In case you have been keeping up, Infernal Affairs III fluctuates between the temporality of I and II (and in case you haven’t been keeping up – tut tut – II was the prequel to I). Complicated stuff but at the end, the feeling of genius you get from having understood the saga (well, almost) is unparalleled!

So why do we put ourselves through the cog-turning thinkfest that is Infernal Affairs when we could just watch Jackie Chan? I’ll tell you… it’s because the Infernal Affairs movies are, in a word, brilliant. Number III is no exception. Being thoughtful enough to have included a catch-up booklet with the DVD, which means you won’t even be as lost as you thought you would be.
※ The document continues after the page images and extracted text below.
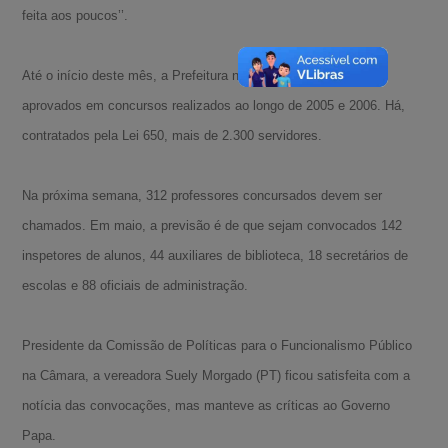
feita aos poucos’’.
Até o início deste mês, a Prefeitura nomeou 1.995 dos 3.100
aprovados em concursos realizados ao longo de 2005 e 2006. Há,
contratados pela Lei 650, mais de 2.300 servidores.
Na próxima semana, 312 professores concursados devem ser
chamados. Em maio, a previsão é de que sejam convocados 142
inspetores de alunos, 44 auxiliares de biblioteca, 18 secretários de
escolas e 88 oficiais de administração.
Presidente da Comissão de Políticas para o Funcionalismo Público
na Câmara, a vereadora Suely Morgado (PT) ficou satisfeita com a
notícia das convocações, mas manteve as críticas ao Governo
Papa.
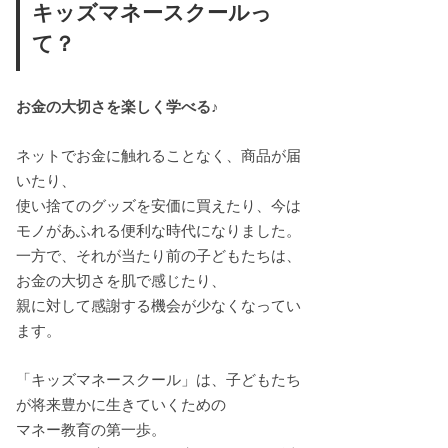
キッズマネースクールっ
て？
お金の大切さを楽しく学べる♪
ネットでお金に触れることなく、商品が届
いたり、
使い捨てのグッズを安価に買えたり、今は
モノがあふれる便利な時代になりました。
一方で、それが当たり前の子どもたちは、
お金の大切さを肌で感じたり、
親に対して感謝する機会が少なくなってい
ます。
「キッズマネースクール」は、子どもたち
が将来豊かに生きていくための
マネー教育の第一歩。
III focuses on the stories of Yan (Tony Leung) and Ming (Andy Lau); Yan – a cop working for Mafia boss Sam and Ming – who used to be Sam’s mole on the police force. Except Ming goes by a different name in III and Yan was killed at the end of I. When the police realise that one of Sam’s moles is killing off the others, they begin an Internal Affairs investigation. Meanwhile, we take a look back at Yan and his problems faced as a mole. In short, it’s a great story, full of betrayals and lies and more lies. It fits nicely in with the two preceding movies, and far from feeling like filler, III has enough revelations to do justice to everything we’ve all been through.

Cinematographically, this movie is wonderful. It’s choc-full of visually-astounding shots, unusual angles and moody use of colour. The score completes the filmic atmosphere. Haunting and suspenseful notes are the perfect accompaniment to scenes which we know are pivotal, fatal or tragic. Infernal Affairs III utilises the zigzagging time-warp of the trilogy to great effect by creating a huge amount of tension because most of the time we know what’s going to happen, have braced ourselves for it and are then shocked by something else along the way.

This movie is so polished, so marvellously engineered and so immaculately scripted that the flawless result fits together perfectly with the tone, style and atmosphere of the two previous movies. It’s like watching a dream (a rather serious and thrilling dream – not one of those woozy, flowy ones) and not ever wanting to wake up.